As for the inquiry, I would probably ask the company why you must pay more for a license that you've already paid for, but in the most polite manner possible. And if there is a satisfying response, just pay 15$!


----------



## nunim (Feb 4, 2014)

I would say just pay the $15, it's quite a reasonable fee.  While one hand, you have already paid for a lifetime license, however those usually don't get support after X months/years.  If you use this software and like it, I would think it's worth $15 and you'll help ensure the company is still around next time you need them, it's not their fault that you've lost your license/account info.  

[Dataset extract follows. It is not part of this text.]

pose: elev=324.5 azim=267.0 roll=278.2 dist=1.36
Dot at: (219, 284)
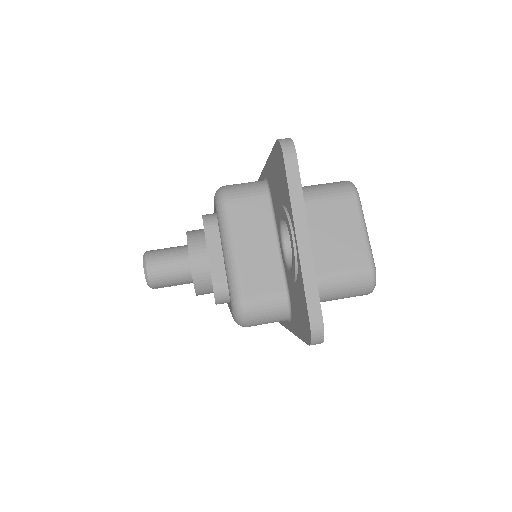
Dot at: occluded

I'm sure if you really fight for it they'll bend on the $15 fee but the guy helping you seems to be quite reasonable and wanting to help you, besides I'm sure they have some sort of "recovery/support/setup" fee in their TOS.

What's the software?


----------



## maounique (Feb 4, 2014)

I do not know how accountants and law works down under, but in EU that will not work. They need to send an INVOICE, for said services of 15 AUD, it doesnt work just sending them over some money. and they will manually adjust the amount with another sum, it is simply inconceivable from the accounting and legal point of view.


----------



## AuroraZero (Feb 4, 2014)

I have been deliberately vague about the software. No sense dragging their name into this as this was more of a different kind of question. The name of the company or its software should not matter. I was just asking if you thought it was okay for them to ask for the for AUD $15 or not. I did not want this to be dragged into a whole spiel about what software and who did what when.

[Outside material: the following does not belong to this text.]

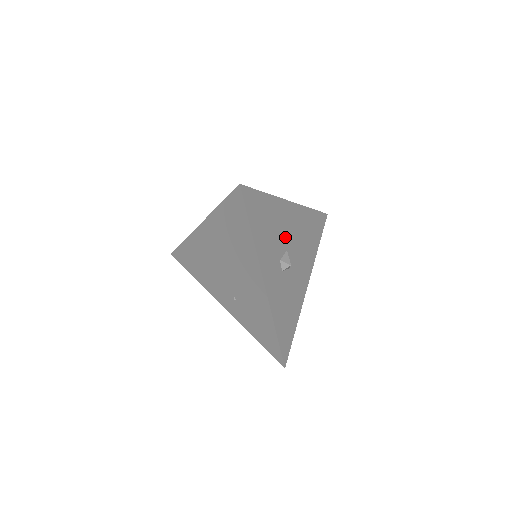
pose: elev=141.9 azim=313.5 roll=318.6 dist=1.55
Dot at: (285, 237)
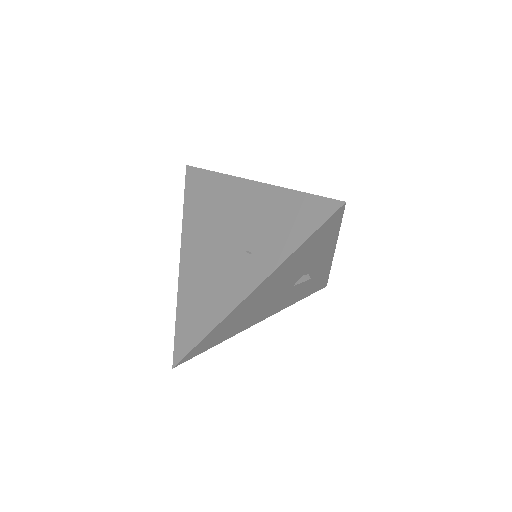
Dot at: occluded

That being said and after responses here, I have thought about and I think I am going to chance it. The money is also a small fee for them to keep track of it for me for this long as well. I can chalk it up to accounting records or something and go on. It is my own fault I lost the details. I do not deny this one bit so I must pay the price.

Thank you for all of your input it was really enlightening and helpful.   I do think I will sign up and have them invoice me as Mao said though. If I can get them to do that it might be a little better.


----------